* _To do_:
Beneath this line is the data. Output exactly the lines from the line with "Breast MRI (dynamic contrast-enhanced), one axial slice;" to the line with "Annotated regions visible", both ends included, and nothing more.

Dataset entries:

++++++++

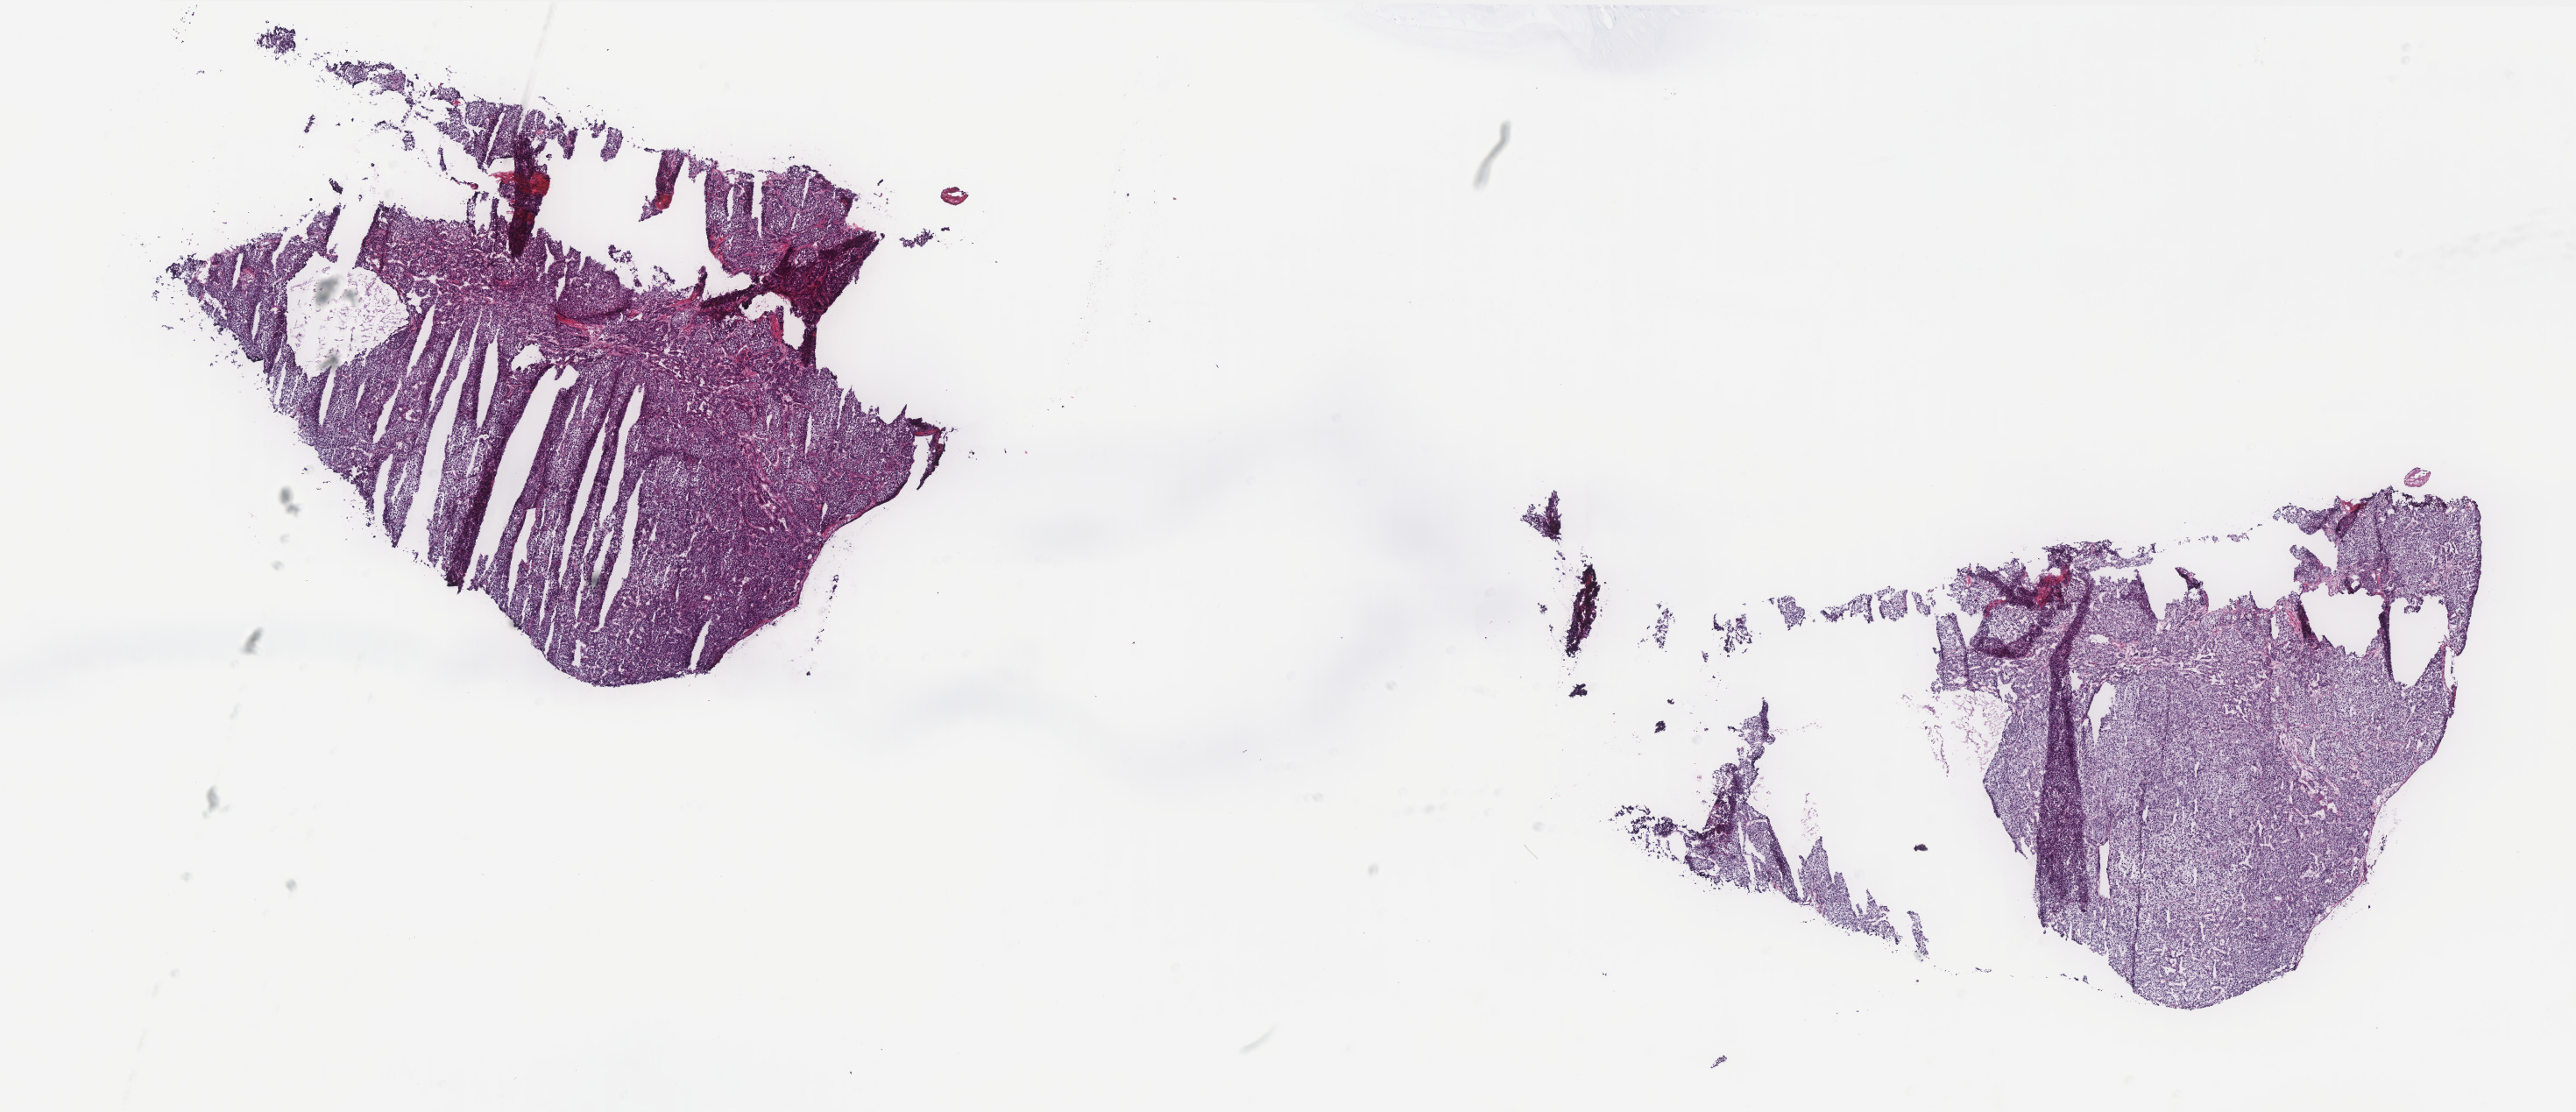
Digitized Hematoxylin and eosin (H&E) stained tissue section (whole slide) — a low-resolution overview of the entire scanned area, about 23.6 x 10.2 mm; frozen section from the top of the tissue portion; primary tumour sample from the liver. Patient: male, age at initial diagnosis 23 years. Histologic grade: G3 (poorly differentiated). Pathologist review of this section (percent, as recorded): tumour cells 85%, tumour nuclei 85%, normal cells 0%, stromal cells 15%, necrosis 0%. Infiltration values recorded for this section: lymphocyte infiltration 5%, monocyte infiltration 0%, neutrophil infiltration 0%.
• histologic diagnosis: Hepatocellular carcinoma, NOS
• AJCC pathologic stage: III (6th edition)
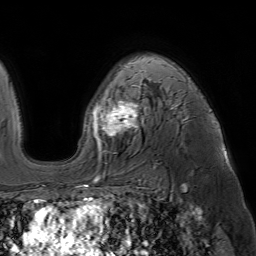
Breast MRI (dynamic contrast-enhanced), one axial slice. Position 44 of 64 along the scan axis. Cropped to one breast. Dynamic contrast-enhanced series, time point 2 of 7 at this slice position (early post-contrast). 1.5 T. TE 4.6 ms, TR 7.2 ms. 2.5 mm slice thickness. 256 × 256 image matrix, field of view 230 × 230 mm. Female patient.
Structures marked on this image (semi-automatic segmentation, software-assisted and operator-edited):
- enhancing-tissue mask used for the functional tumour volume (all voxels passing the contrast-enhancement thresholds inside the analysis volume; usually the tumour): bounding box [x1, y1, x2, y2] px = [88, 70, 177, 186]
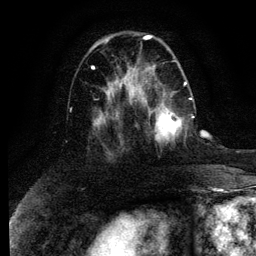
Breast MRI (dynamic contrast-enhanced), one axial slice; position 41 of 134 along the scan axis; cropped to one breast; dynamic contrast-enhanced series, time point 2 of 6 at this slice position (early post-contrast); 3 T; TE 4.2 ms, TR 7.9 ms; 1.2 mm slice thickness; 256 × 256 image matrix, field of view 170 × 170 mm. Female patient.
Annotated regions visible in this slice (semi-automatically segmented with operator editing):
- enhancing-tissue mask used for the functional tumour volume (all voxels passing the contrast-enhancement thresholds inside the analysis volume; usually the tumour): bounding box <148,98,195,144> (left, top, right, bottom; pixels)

++++++++

* _Answer to this task_:
Breast MRI (dynamic contrast-enhanced), one axial slice; position 41 of 134 along the scan axis; cropped to one breast; dynamic contrast-enhanced series, time point 2 of 6 at this slice position (early post-contrast); 3 T; TE 4.2 ms, TR 7.9 ms; 1.2 mm slice thickness; 256 × 256 image matrix, field of view 170 × 170 mm. Female patient.
Annotated regions visible in this slice (semi-automatically segmented with operator editing):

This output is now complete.